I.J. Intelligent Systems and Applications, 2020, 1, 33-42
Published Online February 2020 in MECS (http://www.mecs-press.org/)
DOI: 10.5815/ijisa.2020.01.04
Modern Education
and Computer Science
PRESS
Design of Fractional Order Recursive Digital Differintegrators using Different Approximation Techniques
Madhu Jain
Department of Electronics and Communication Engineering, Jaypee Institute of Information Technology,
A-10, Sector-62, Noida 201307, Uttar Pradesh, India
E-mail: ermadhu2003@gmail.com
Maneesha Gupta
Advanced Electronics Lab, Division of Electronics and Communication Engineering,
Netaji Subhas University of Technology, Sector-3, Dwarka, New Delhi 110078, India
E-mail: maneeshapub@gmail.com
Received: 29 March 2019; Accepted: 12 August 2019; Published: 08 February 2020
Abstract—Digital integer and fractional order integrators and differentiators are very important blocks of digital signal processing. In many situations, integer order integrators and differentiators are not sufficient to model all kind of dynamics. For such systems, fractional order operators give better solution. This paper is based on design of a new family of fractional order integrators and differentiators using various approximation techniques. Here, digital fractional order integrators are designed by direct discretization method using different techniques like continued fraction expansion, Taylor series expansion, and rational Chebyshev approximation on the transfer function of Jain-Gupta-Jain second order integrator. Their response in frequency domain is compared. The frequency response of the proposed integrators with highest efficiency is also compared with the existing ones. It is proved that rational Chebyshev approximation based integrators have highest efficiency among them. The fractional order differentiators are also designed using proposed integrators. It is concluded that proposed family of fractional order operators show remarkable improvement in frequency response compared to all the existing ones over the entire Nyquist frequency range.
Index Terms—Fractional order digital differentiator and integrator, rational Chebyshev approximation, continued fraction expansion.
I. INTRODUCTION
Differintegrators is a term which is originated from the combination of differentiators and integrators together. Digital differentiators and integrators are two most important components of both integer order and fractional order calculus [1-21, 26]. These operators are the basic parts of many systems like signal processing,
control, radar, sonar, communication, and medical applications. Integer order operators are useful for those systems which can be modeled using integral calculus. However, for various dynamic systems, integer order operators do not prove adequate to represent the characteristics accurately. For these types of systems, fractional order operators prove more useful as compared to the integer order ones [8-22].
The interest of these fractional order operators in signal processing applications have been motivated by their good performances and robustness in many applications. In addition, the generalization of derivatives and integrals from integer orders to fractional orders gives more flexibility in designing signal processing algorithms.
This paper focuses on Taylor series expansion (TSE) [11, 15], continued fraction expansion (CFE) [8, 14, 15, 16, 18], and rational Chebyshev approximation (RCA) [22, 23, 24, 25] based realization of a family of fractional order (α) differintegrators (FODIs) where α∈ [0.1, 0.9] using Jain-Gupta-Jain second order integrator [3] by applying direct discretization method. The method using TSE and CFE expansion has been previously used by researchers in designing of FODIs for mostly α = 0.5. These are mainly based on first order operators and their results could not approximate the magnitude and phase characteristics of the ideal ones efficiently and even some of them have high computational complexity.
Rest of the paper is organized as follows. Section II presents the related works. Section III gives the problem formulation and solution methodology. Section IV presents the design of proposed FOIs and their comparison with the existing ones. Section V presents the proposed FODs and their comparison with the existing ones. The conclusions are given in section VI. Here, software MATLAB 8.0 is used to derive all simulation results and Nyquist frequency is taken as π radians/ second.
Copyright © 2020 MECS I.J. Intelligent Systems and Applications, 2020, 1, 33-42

__________________________________________________

HOW TO COMPLETE THIS TASK
Every record above must be duplicated exactly.

RESPONSE FOR THIS EXERCISE
I.J. Intelligent Systems and Applications, 2020, 1, 33-42
Published Online February 2020 in MECS (http://www.mecs-press.org/)
DOI: 10.5815/ijisa.2020.01.04
Modern Education
and Computer Science
PRESS
Design of Fractional Order Recursive Digital Differintegrators using Different Approximation Techniques
Madhu Jain
Department of Electronics and Communication Engineering, Jaypee Institute of Information Technology,
A-10, Sector-62, Noida 201307, Uttar Pradesh, India
E-mail: ermadhu2003@gmail.com
Maneesha Gupta
Advanced Electronics Lab, Division of Electronics and Communication Engineering,
Netaji Subhas University of Technology, Sector-3, Dwarka, New Delhi 110078, India
E-mail: maneeshapub@gmail.com
Received: 29 March 2019; Accepted: 12 August 2019; Published: 08 February 2020
Abstract—Digital integer and fractional order integrators and differentiators are very important blocks of digital signal processing. In many situations, integer order integrators and differentiators are not sufficient to model all kind of dynamics. For such systems, fractional order operators give better solution. This paper is based on design of a new family of fractional order integrators and differentiators using various approximation techniques. Here, digital fractional order integrators are designed by direct discretization method using different techniques like continued fraction expansion, Taylor series expansion, and rational Chebyshev approximation on the transfer function of Jain-Gupta-Jain second order integrator. Their response in frequency domain is compared. The frequency response of the proposed integrators with highest efficiency is also compared with the existing ones. It is proved that rational Chebyshev approximation based integrators have highest efficiency among them. The fractional order differentiators are also designed using proposed integrators. It is concluded that proposed family of fractional order operators show remarkable improvement in frequency response compared to all the existing ones over the entire Nyquist frequency range.
Index Terms—Fractional order digital differentiator and integrator, rational Chebyshev approximation, continued fraction expansion.
I. INTRODUCTION
Differintegrators is a term which is originated from the combination of differentiators and integrators together. Digital differentiators and integrators are two most important components of both integer order and fractional order calculus [1-21, 26]. These operators are the basic parts of many systems like signal processing,
control, radar, sonar, communication, and medical applications. Integer order operators are useful for those systems which can be modeled using integral calculus. However, for various dynamic systems, integer order operators do not prove adequate to represent the characteristics accurately. For these types of systems, fractional order operators prove more useful as compared to the integer order ones [8-22].
The interest of these fractional order operators in signal processing applications have been motivated by their good performances and robustness in many applications. In addition, the generalization of derivatives and integrals from integer orders to fractional orders gives more flexibility in designing signal processing algorithms.
This paper focuses on Taylor series expansion (TSE) [11, 15], continued fraction expansion (CFE) [8, 14, 15, 16, 18], and rational Chebyshev approximation (RCA) [22, 23, 24, 25] based realization of a family of fractional order (α) differintegrators (FODIs) where α∈ [0.1, 0.9] using Jain-Gupta-Jain second order integrator [3] by applying direct discretization method. The method using TSE and CFE expansion has been previously used by researchers in designing of FODIs for mostly α = 0.5. These are mainly based on first order operators and their results could not approximate the magnitude and phase characteristics of the ideal ones efficiently and even some of them have high computational complexity.
Rest of the paper is organized as follows. Section II presents the related works. Section III gives the problem formulation and solution methodology. Section IV presents the design of proposed FOIs and their comparison with the existing ones. Section V presents the proposed FODs and their comparison with the existing ones. The conclusions are given in section VI. Here, software MATLAB 8.0 is used to derive all simulation results and Nyquist frequency is taken as π radians/ second.
Copyright © 2020 MECS I.J. Intelligent Systems and Applications, 2020, 1, 33-42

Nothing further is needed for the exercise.